Maybe the Toyota secret was out. Maybe other carmakers could adopt Toyota's methods and match the leader in quality and productivity.
Might that happen?
That's what I asked Eiji Toyoda in 1995, a few years after publication of The Machine That Changed the World. The book by the MIT team brilliantly identified and codified the principles of the Toyota Production System. Everybody was reading the book. Was the cat out of the bag? Could everybody catch up?
High above a pretty little park in Tokyo, in one of those typical Japanese meeting rooms with couches and chairs around a low table, Mr. Toyoda, the elderly honorary chairman, smiled.
Well, no, he said. We've moved beyond that.

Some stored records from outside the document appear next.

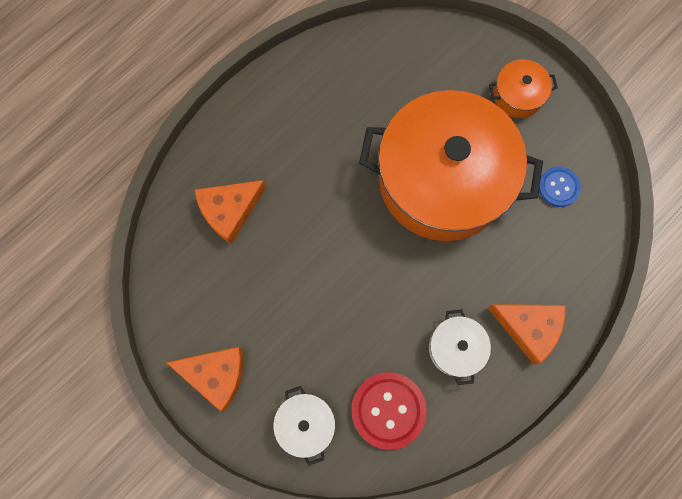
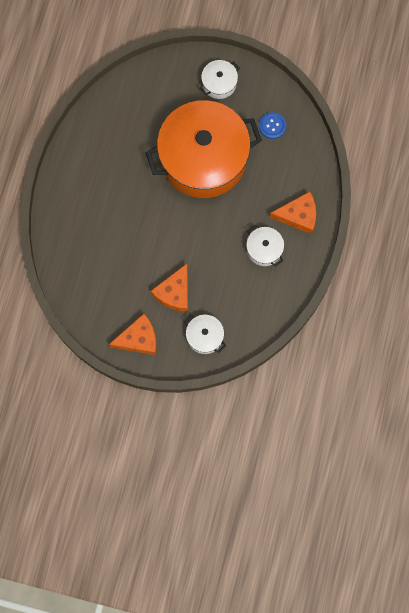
camera: 30 degrees left, 0 degrees up
orange cheese [195,180,266,244] -> orange cheese moved to [151,264,188,312]
red button [351,372,427,450] -> none
orange pot [489,59,558,118] -> white pot [199,60,240,99]

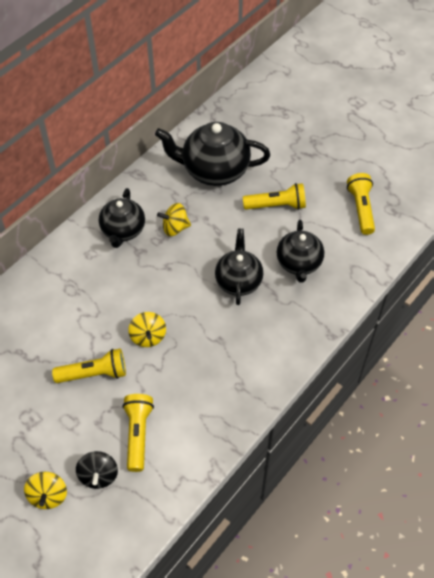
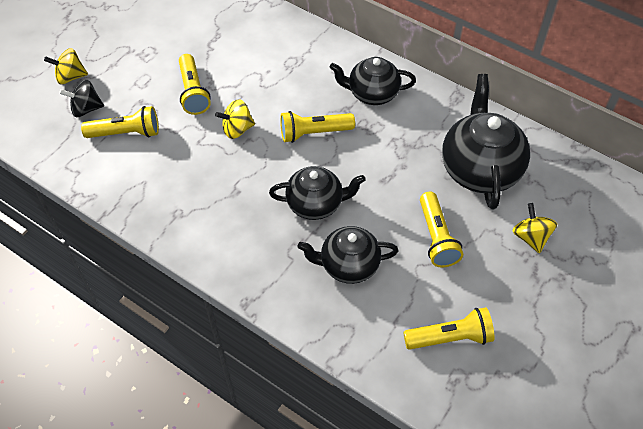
camera: 85 degrees right, 0 degrees up
yellow spinning top [157,203,191,236] -> yellow spinning top moved to [513,203,557,253]
none -> yellow flashlight [280,111,355,143]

"That" was what the MIT folks termed "lean manufacturing." (An aside: The authors didn't want to call it the Toyota system; it needed to be broader than that. A young graduate student on the MIT team came up with the word that became the Holy Grail of automakers and suppliers everywhere: lean. That graduate student was John Krafcik. Krafcik later became a top engineer for trucks at Ford, and now heads product development and strategic planning at Hyundai Motor America.)
Here we are a dozen years later. Everybody is lean, or aspires to leanness, and everybody is still trying to catch up to Toyota. Toyota has moved on from yesterday, even if only a little.